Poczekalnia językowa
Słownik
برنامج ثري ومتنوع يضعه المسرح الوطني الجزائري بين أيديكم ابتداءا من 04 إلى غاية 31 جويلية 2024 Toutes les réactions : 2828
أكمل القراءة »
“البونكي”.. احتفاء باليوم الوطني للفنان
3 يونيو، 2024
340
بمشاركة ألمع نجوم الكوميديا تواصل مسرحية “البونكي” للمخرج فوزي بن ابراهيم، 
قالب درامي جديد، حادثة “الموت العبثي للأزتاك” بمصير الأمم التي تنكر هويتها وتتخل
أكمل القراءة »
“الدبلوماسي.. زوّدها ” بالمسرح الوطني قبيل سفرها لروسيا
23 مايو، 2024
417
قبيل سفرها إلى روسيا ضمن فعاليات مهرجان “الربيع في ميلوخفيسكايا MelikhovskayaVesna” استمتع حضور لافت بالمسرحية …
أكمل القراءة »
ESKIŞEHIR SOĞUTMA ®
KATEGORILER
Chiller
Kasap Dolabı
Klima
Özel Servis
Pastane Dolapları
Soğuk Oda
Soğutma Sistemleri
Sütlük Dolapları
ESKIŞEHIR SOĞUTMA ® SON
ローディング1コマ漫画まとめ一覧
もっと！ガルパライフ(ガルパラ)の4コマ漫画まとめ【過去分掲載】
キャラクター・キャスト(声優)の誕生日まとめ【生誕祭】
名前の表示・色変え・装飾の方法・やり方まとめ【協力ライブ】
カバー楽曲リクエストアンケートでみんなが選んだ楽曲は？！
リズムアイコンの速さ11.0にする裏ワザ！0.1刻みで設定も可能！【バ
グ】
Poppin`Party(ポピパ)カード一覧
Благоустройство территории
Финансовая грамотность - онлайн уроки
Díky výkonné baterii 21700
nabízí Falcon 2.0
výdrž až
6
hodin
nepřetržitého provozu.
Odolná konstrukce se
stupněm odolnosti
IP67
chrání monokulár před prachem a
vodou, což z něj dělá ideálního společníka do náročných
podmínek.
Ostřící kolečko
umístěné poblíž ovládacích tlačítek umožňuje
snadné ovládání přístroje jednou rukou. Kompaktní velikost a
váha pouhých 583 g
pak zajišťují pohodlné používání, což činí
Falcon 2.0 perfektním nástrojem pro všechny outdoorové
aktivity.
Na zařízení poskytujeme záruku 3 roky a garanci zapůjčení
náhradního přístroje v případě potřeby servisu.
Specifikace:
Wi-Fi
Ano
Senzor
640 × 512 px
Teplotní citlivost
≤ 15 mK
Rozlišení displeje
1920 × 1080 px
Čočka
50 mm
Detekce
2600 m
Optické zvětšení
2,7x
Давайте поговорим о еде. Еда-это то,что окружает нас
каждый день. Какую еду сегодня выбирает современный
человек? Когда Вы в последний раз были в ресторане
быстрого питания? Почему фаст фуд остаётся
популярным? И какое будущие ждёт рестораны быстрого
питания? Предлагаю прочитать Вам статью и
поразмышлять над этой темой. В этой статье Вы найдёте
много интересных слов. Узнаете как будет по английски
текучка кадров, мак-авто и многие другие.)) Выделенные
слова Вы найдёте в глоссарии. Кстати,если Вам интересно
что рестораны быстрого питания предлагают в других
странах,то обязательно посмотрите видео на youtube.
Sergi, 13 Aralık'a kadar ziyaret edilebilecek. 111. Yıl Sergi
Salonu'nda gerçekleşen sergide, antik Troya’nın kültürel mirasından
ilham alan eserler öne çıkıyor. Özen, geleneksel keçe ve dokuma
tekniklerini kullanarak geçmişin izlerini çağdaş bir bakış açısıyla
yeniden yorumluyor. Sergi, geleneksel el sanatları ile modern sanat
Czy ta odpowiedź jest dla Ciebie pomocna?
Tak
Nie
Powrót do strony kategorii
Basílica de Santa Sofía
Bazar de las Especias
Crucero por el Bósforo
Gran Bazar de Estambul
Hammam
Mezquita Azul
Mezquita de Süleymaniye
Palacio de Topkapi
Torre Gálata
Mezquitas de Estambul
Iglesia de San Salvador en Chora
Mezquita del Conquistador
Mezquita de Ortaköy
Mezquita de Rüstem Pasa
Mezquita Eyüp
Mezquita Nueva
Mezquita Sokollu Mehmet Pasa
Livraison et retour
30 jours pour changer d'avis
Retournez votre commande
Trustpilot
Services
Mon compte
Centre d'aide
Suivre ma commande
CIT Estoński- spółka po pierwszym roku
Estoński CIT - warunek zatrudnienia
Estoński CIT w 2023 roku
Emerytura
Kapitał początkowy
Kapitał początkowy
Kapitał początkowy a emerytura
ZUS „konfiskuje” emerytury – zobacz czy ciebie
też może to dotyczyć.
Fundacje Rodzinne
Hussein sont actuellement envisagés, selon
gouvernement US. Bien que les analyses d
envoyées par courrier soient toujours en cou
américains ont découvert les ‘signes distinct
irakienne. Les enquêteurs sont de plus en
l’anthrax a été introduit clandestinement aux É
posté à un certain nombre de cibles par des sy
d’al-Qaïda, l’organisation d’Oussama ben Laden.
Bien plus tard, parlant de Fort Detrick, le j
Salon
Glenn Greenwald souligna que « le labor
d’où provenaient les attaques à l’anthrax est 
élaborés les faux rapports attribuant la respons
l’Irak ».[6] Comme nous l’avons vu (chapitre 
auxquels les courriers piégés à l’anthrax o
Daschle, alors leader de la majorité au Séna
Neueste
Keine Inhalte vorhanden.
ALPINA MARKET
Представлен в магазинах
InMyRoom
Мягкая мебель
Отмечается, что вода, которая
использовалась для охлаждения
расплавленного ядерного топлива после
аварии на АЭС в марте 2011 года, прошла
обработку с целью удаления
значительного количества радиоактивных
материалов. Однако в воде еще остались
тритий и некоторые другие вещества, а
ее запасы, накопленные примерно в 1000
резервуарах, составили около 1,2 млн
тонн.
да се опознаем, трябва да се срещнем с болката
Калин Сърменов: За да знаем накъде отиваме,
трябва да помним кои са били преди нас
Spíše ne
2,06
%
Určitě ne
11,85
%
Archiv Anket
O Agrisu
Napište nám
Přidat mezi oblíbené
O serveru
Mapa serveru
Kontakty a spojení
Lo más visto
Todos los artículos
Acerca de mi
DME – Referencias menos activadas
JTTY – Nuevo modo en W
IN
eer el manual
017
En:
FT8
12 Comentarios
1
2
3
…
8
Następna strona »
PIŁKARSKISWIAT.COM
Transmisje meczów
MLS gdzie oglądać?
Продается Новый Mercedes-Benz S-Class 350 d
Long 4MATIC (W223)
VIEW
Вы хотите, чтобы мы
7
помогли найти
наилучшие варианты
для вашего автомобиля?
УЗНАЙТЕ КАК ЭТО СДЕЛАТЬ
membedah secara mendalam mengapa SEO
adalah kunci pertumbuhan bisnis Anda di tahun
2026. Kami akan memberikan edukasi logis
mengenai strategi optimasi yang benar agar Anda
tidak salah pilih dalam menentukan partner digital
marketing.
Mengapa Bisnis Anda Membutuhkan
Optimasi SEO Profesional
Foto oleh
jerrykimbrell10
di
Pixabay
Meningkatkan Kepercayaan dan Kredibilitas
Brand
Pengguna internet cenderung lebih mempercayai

- _Instruction_
Could you restate every record above word for word?

- _Finished exercise_
Poczekalnia językowa
Słownik
برنامج ثري ومتنوع يضعه المسرح الوطني الجزائري بين أيديكم ابتداءا من 04 إلى غاية 31 جويلية 2024 Toutes les réactions : 2828
أكمل القراءة »
“البونكي”.. احتفاء باليوم الوطني للفنان
3 يونيو، 2024
340
بمشاركة ألمع نجوم الكوميديا تواصل مسرحية “البونكي” للمخرج فوزي بن ابراهيم، 
قالب درامي جديد، حادثة “الموت العبثي للأزتاك” بمصير الأمم التي تنكر هويتها وتتخل
أكمل القراءة »
“الدبلوماسي.. زوّدها ” بالمسرح الوطني قبيل سفرها لروسيا
23 مايو، 2024
417
قبيل سفرها إلى روسيا ضمن فعاليات مهرجان “الربيع في ميلوخفيسكايا MelikhovskayaVesna” استمتع حضور لافت بالمسرحية …
أكمل القراءة »
ESKIŞEHIR SOĞUTMA ®
KATEGORILER
Chiller
Kasap Dolabı
Klima
Özel Servis
Pastane Dolapları
Soğuk Oda
Soğutma Sistemleri
Sütlük Dolapları
ESKIŞEHIR SOĞUTMA ® SON
ローディング1コマ漫画まとめ一覧
もっと！ガルパライフ(ガルパラ)の4コマ漫画まとめ【過去分掲載】
キャラクター・キャスト(声優)の誕生日まとめ【生誕祭】
名前の表示・色変え・装飾の方法・やり方まとめ【協力ライブ】
カバー楽曲リクエストアンケートでみんなが選んだ楽曲は？！
リズムアイコンの速さ11.0にする裏ワザ！0.1刻みで設定も可能！【バ
グ】
Poppin`Party(ポピパ)カード一覧
Благоустройство территории
Финансовая грамотность - онлайн уроки
Díky výkonné baterii 21700
nabízí Falcon 2.0
výdrž až
6
hodin
nepřetržitého provozu.
Odolná konstrukce se
stupněm odolnosti
IP67
chrání monokulár před prachem a
vodou, což z něj dělá ideálního společníka do náročných
podmínek.
Ostřící kolečko
umístěné poblíž ovládacích tlačítek umožňuje
snadné ovládání přístroje jednou rukou. Kompaktní velikost a
váha pouhých 583 g
pak zajišťují pohodlné používání, což činí
Falcon 2.0 perfektním nástrojem pro všechny outdoorové
aktivity.
Na zařízení poskytujeme záruku 3 roky a garanci zapůjčení
náhradního přístroje v případě potřeby servisu.
Specifikace:
Wi-Fi
Ano
Senzor
640 × 512 px
Teplotní citlivost
≤ 15 mK
Rozlišení displeje
1920 × 1080 px
Čočka
50 mm
Detekce
2600 m
Optické zvětšení
2,7x
Давайте поговорим о еде. Еда-это то,что окружает нас
каждый день. Какую еду сегодня выбирает современный
человек? Когда Вы в последний раз были в ресторане
быстрого питания? Почему фаст фуд остаётся
популярным? И какое будущие ждёт рестораны быстрого
питания? Предлагаю прочитать Вам статью и
поразмышлять над этой темой. В этой статье Вы найдёте
много интересных слов. Узнаете как будет по английски
текучка кадров, мак-авто и многие другие.)) Выделенные
слова Вы найдёте в глоссарии. Кстати,если Вам интересно
что рестораны быстрого питания предлагают в других
странах,то обязательно посмотрите видео на youtube.
Sergi, 13 Aralık'a kadar ziyaret edilebilecek. 111. Yıl Sergi
Salonu'nda gerçekleşen sergide, antik Troya’nın kültürel mirasından
ilham alan eserler öne çıkıyor. Özen, geleneksel keçe ve dokuma
tekniklerini kullanarak geçmişin izlerini çağdaş bir bakış açısıyla
yeniden yorumluyor. Sergi, geleneksel el sanatları ile modern sanat
Czy ta odpowiedź jest dla Ciebie pomocna?
Tak
Nie
Powrót do strony kategorii
Basílica de Santa Sofía
Bazar de las Especias
Crucero por el Bósforo
Gran Bazar de Estambul
Hammam
Mezquita Azul
Mezquita de Süleymaniye
Palacio de Topkapi
Torre Gálata
Mezquitas de Estambul
Iglesia de San Salvador en Chora
Mezquita del Conquistador
Mezquita de Ortaköy
Mezquita de Rüstem Pasa
Mezquita Eyüp
Mezquita Nueva
Mezquita Sokollu Mehmet Pasa
Livraison et retour
30 jours pour changer d'avis
Retournez votre commande
Trustpilot
Services
Mon compte
Centre d'aide
Suivre ma commande
CIT Estoński- spółka po pierwszym roku
Estoński CIT - warunek zatrudnienia
Estoński CIT w 2023 roku
Emerytura
Kapitał początkowy
Kapitał początkowy
Kapitał początkowy a emerytura
ZUS „konfiskuje” emerytury – zobacz czy ciebie
też może to dotyczyć.
Fundacje Rodzinne
Hussein sont actuellement envisagés, selon
gouvernement US. Bien que les analyses d
envoyées par courrier soient toujours en cou
américains ont découvert les ‘signes distinct
irakienne. Les enquêteurs sont de plus en
l’anthrax a été introduit clandestinement aux É
posté à un certain nombre de cibles par des sy
d’al-Qaïda, l’organisation d’Oussama ben Laden.
Bien plus tard, parlant de Fort Detrick, le j
Salon
Glenn Greenwald souligna que « le labor
d’où provenaient les attaques à l’anthrax est 
élaborés les faux rapports attribuant la respons
l’Irak ».[6] Comme nous l’avons vu (chapitre 
auxquels les courriers piégés à l’anthrax o
Daschle, alors leader de la majorité au Séna
Neueste
Keine Inhalte vorhanden.
ALPINA MARKET
Представлен в магазинах
InMyRoom
Мягкая мебель
Отмечается, что вода, которая
использовалась для охлаждения
расплавленного ядерного топлива после
аварии на АЭС в марте 2011 года, прошла
обработку с целью удаления
значительного количества радиоактивных
материалов. Однако в воде еще остались
тритий и некоторые другие вещества, а
ее запасы, накопленные примерно в 1000
резервуарах, составили около 1,2 млн
тонн.
да се опознаем, трябва да се срещнем с болката
Калин Сърменов: За да знаем накъде отиваме,
трябва да помним кои са били преди нас
Spíše ne
2,06
%
Určitě ne
11,85
%
Archiv Anket
O Agrisu
Napište nám
Přidat mezi oblíbené
O serveru
Mapa serveru
Kontakty a spojení
Lo más visto
Todos los artículos
Acerca de mi
DME – Referencias menos activadas
JTTY – Nuevo modo en W
IN
eer el manual
017
En:
FT8
12 Comentarios
1
2
3
…
8
Następna strona »
PIŁKARSKISWIAT.COM
Transmisje meczów
MLS gdzie oglądać?
Продается Новый Mercedes-Benz S-Class 350 d
Long 4MATIC (W223)
VIEW
Вы хотите, чтобы мы
7
помогли найти
наилучшие варианты
для вашего автомобиля?
УЗНАЙТЕ КАК ЭТО СДЕЛАТЬ
membedah secara mendalam mengapa SEO
adalah kunci pertumbuhan bisnis Anda di tahun
2026. Kami akan memberikan edukasi logis
mengenai strategi optimasi yang benar agar Anda
tidak salah pilih dalam menentukan partner digital
marketing.
Mengapa Bisnis Anda Membutuhkan
Optimasi SEO Profesional
Foto oleh
jerrykimbrell10
di
Pixabay
Meningkatkan Kepercayaan dan Kredibilitas
Brand
Pengguna internet cenderung lebih mempercayai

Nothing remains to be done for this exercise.